Key Finding: Contrary to the popular belief that high-protein foods are necessarily lower in calories, high-protein foods in the USDA database are on average more calorie-dense than low-protein foods. Exploratory analysis reveals this is largely driven by fat content — many high-protein foods (e.g., nuts, seeds, processed meats, cheese) are simultaneously high in fat, which is the most calorie-dense macronutrient.
Importance: These findings have practical implications for dietary planning. Individuals selecting foods based solely on protein content may unintentionally consume more calories than expected. This underscores the importance of evaluating the full macronutrient profile rather than using protein content as a proxy for caloric “lightness.”
Limitations:
Future Directions: A follow-up analysis could use multiple regression with both protein and fat as continuous predictors of calorie content, or stratify by food category (e.g., meats vs. dairy vs. legumes) to better understand within-group variation.
Zezere, V. (n.d.).

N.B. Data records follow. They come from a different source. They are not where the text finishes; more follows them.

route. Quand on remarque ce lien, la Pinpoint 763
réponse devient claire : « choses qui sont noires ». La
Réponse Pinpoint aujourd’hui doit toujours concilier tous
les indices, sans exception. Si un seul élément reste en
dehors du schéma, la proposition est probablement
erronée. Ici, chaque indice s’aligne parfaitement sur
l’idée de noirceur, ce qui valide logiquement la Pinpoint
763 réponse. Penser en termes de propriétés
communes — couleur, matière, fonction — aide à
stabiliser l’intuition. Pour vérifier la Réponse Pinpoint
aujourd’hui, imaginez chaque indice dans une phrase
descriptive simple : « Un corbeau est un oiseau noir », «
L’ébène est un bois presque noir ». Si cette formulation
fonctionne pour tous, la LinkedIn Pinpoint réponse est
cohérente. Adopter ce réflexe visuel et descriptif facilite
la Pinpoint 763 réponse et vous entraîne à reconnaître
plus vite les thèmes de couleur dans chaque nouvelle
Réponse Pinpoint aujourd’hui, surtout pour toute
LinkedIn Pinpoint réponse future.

USDA food nutritional values [Dataset]. Kaggle. Retrieved from https://www.kaggle.com/datasets/viktorzezere/usda-food-nutritional-values
U.S. Department of Agriculture, Agricultural Research Service. USDA National Nutrient Database for Standard Reference. Retrieved from https://www.ars.usda.gov/northeast-area/beltsville-md-bhnrc/beltsville-human-nutrition-research-center/nutrient-data-laboratory/
R Core Team (2024). R: A language and environment for statistical computing. R Foundation for Statistical Computing, Vienna, Austria. https://www.R-project.org/
Wickham H, et al. (2019). Welcome to the tidyverse. Journal of Open Source Software, 4(43), 1686.
# QQ plots to visualize departure from normality in each group
par(mfrow = c(1, 2))
qqnorm(food_clean$calories[food_clean$protein_group == "high"],
main = "Q-Q Plot: High Protein")
qqline(food_clean$calories[food_clean$protein_group == "high"], col = "#E07B54", lwd = 2)

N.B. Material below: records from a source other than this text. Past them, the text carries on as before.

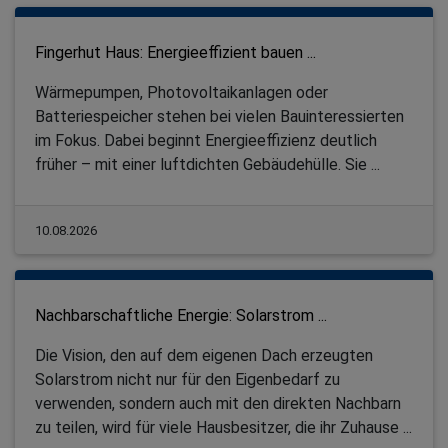
Fingerhut Haus: Energieeffizient bauen ...
Wärmepumpen, Photovoltaikanlagen oder
Batteriespeicher stehen bei vielen Bauinteressierten
im Fokus. Dabei beginnt Energieeffizienz deutlich
früher – mit einer luftdichten Gebäudehülle. Sie ...
10.08.2026
Nachbarschaftliche Energie: Solarstrom ...
Die Vision, den auf dem eigenen Dach erzeugten
Solarstrom nicht nur für den Eigenbedarf zu
verwenden, sondern auch mit den direkten Nachbarn
zu teilen, wird für viele Hausbesitzer, die ihr Zuhause ...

qqnorm(food_clean$calories[food_clean$protein_group == "low"],
main = "Q-Q Plot: Low Protein")
qqline(food_clean$calories[food_clean$protein_group == "low"], col = "#5B8DB8", lwd = 2)
Both groups show deviation from normality in the tails (right skew), as expected for nutritional data. The large sample sizes in both groups (n >> 30) mean the Central Limit Theorem applies and the t-test remains valid.